L’impegno per la Resistenza faceva già parte della sua famiglia, poiché come aveva raccontato in un’intervista realizzata nell’ambito del progetto del CDEC “Memoria della salvezza”, sua madre aveva già aveva fatto parte di gruppi di opposizione clandestina al regime. “Era preoccupata per la mia incolumità, quando la lasciavo per azioni in montagna coi partigiani – aveva raccontato Ugo – ma non mi ha mai fermato. Per noi partigiani la vita era diversa. Noi il rischio lo avevamo di fronte, era calcolato. Gli altri ebrei invece vivevano il rischio dietro ogni cantone”. Naturalmente, i momenti di speranza e di scoramento si alternavano anche per loro, come aveva sottolineato ad Hakeillah, ricordando “l’ultima domenica che passai con Emanuele”, alla vigilia del rastrellamento del 1944 in cui venne catturato. All’epoca ad esempio, aveva osservato, “c’era un certo ottimismo dovuto alle notizie che ci giungevano, da una parte di sviluppi migliori sui fronti di guerra, dall’altro di scioperi a catena nelle fabbriche. In quel momento vedevamo la fine relativamente vicina. Subito dopo invece i tedeschi procedettero a grandi rastrellamenti, fra cui quello in cui venne catturato Emanuele”. Se la fiducia nella vittoria finale andò incontro a questi alti e bassi, aveva però aggiunto Sacerdote, “lo spirito di coesione e la coscienza dell’importanza della guerra di Liberazione tra i partigiani non smise però mai di crescere, tanto che anche nei momenti più difficili non vi furono praticamente mai defezioni”. Un successo possibile grazie al lavoro d’istruzione dei partigiani, “compito che io stesso svolsi insieme ad Emanuele Artom. Molti di quei ragazzi – aveva spiegato Ugo – s’arruolavano nelle bande più per sfuggire ai rastrellamenti dei tedeschi che non sulla base di solide idee democratiche e di rinnovamento. Dovemmo quindi via via istruire i nostri compagni, specialmente quelli più giovani, educati sotto il fascismo e di conseguenza del tutto ignari di partiti e di democrazia, o – come avrebbe detto Emanuele Artom – ‘impermeabili alla cultura’”.

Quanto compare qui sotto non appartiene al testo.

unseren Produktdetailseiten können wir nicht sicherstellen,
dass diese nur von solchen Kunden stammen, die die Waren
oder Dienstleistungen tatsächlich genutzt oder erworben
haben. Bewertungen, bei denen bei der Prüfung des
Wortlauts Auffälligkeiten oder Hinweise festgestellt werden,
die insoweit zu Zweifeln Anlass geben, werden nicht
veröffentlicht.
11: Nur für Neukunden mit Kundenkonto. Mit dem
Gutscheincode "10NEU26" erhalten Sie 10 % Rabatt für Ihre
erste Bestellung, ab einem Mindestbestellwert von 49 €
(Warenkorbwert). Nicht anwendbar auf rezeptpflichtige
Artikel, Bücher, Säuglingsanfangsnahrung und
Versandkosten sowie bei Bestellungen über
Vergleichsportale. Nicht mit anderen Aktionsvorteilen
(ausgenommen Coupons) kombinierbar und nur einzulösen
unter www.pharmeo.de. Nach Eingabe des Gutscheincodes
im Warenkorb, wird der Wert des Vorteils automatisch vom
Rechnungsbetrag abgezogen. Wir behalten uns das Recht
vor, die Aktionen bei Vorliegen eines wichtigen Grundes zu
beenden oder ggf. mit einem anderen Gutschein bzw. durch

Lo stesso spirito lo animava anche nel “trasferire con tenacia e costanza i valori fondanti della Resistenza” ai giovani di oggi, come ha ricordato anche il presidente della giunta regionale del Piemonte Sergio Chiamparino in un messaggio di Cordoglio alla famiglia. Quello della Liberazione, aveva ricordato Sacerdote, “è stato certo un momento di grandi speranze. Alcuni sostengono oggi che molte di queste speranze sarebbero andate deluse – aveva proseguito – ma se mi guardo indietro negli ultimi sessant’anni io non posso che scorgere i segni di un grande progresso, economico, civile, culturale. La sfida riposta nelle nuove generazioni è quella di tener vive e far germogliare ancora quelle conquiste”.